L’idée de créer des produits financiers qui permettraient de financer les dégâts permet de lancer sur les marchés, deux ans plus tard en 1994, les premières obligations catastrophes. Aujourd’hui, il en existe des centaines et, vu l’avenir que nous prépare le réchauffement climatique, ils ont de beaux jours devant eux.
C’est la finance qui assure !
Comme l’explique Le Monde, il s’agit de contrats d’assurance qui sont transformés en titres boursiers, en l’occurrence en obligations. Concrètement, l’émetteur (un assureur, un Etat, une institution internationale…) va créer une structure juridique qui vend, par exemple, pour 100 millions de dollars d’obligations. Celle-ci récupère l’argent, le place, généralement en achetant des produits financiers peu risqués, comme des bons du Trésor américains, et verse à tous ceux qui ont acheté l’obligation un intérêt.
Ces investisseurs ont engagé de l’argent en pariant qu’aucune catastrophe ne se produirait durant une période de temps défini. Si c’est malheureusement le cas (on dit alors que l’obligation « rencontre son risque »), l’investisseur peut perdre toute sa mise, intérêts et principal, contrairement aux obligations classiques où l’investisseur est sûr de conserver le principal.
En dépit de ce risque, ces obligations catastrophes sont très prisées : d’une part, elles rapportent des intérêts plus élevés que les obligations traditionnelles et, d’autre part, elles sont déconnectées de l’évolution de la situation économique mondiale, qui tourne au ralenti depuis la fin de la crise financière.
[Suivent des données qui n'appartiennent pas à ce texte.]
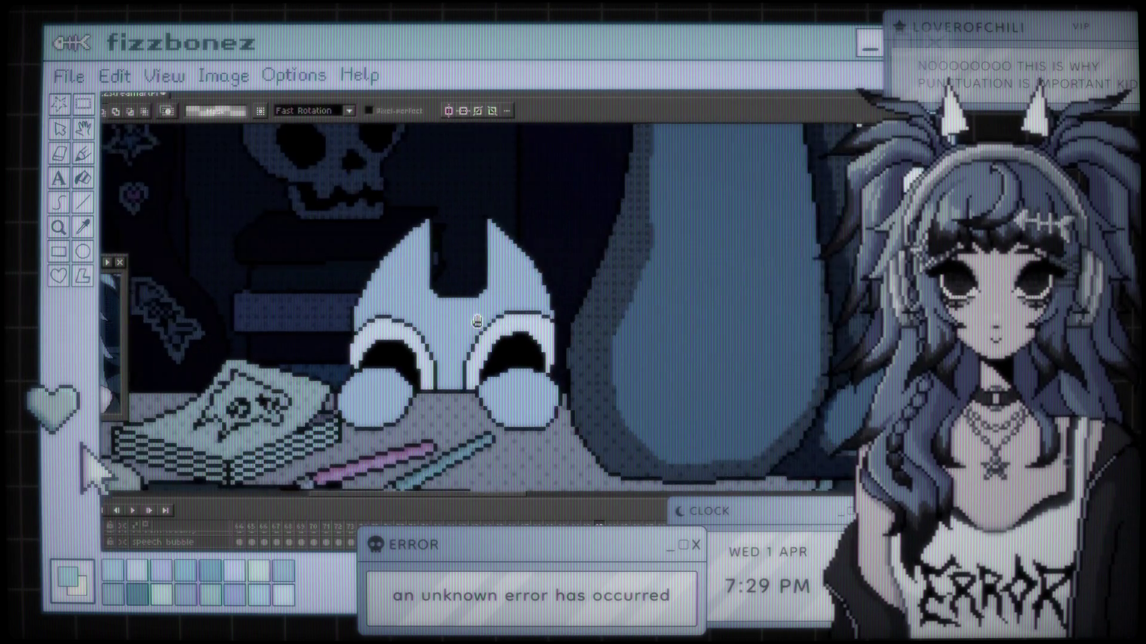
scroll(507, 289, up, 3)
scroll(489, 305, up, 1)
scroll(463, 322, down, 1)
scroll(456, 319, down, 1)
scroll(460, 315, up, 1)
scroll(466, 311, up, 1)
scroll(469, 306, down, 1)
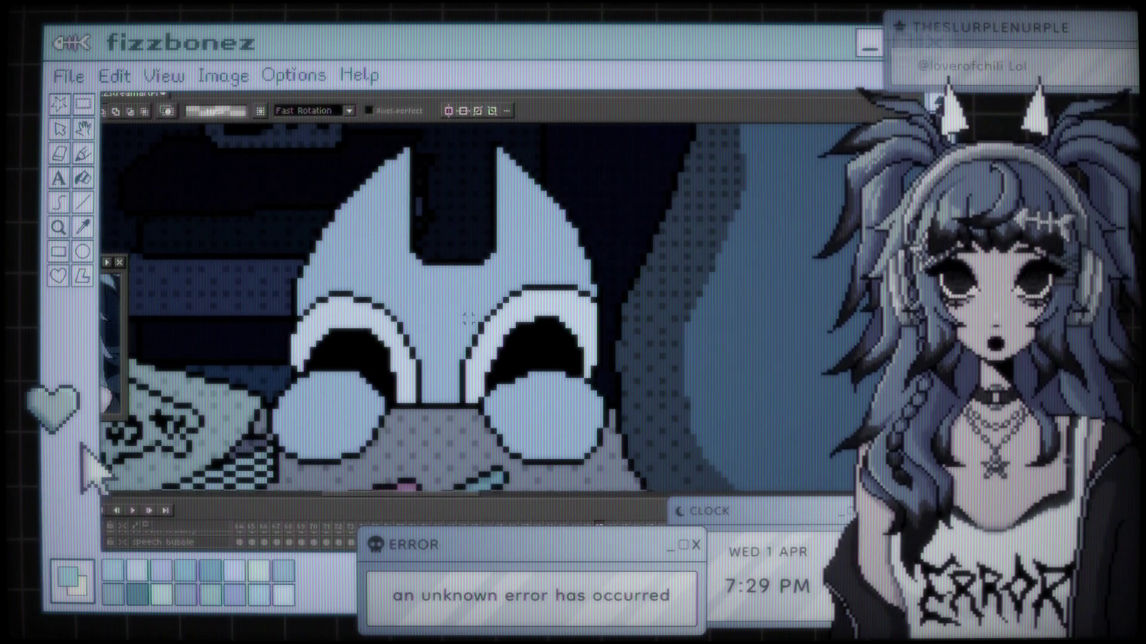
scroll(467, 316, down, 1)
scroll(464, 318, up, 1)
Autrement dit, les cat bonds permettent aux financiers d’être moins dépendants des hauts et des bas du Dow Jones ou du CAC 40.
Les compagnies d’assurances et de réassurances mettent donc en œuvre de nouvelles façons de disperser le risque, dont la principale est la titrisation des dangers climatiques. Une transposition à l’échelon météorologique des mécanismes testés avec le succès qu’on sait dans l’immobilier américain…
Parmi les produits les plus fascinants de ce nouvel arsenal financier : l’« obligation catastrophe ». La particularité des cat bonds tient à ce qu’ils procèdent non pas d’une dette contractée par un Etat pour renouveler ses infrastructures, ou par une entreprise pour financer l’innovation, mais de la nature et de ses aléas. Ils concernent un événement dont il est possible mais pas certain qu’il advienne, et dont on sait qu’il occasionnera des dégâts matériels et humains importants. Dès lors, il s’agit de disperser les risques dans l’espace et le temps, de manière à les rendre financièrement insensibles. Dans la mesure où les marchés se déploient à l’échelle mondiale, ces risques atteignent par la titrisation un « étalement » maximal.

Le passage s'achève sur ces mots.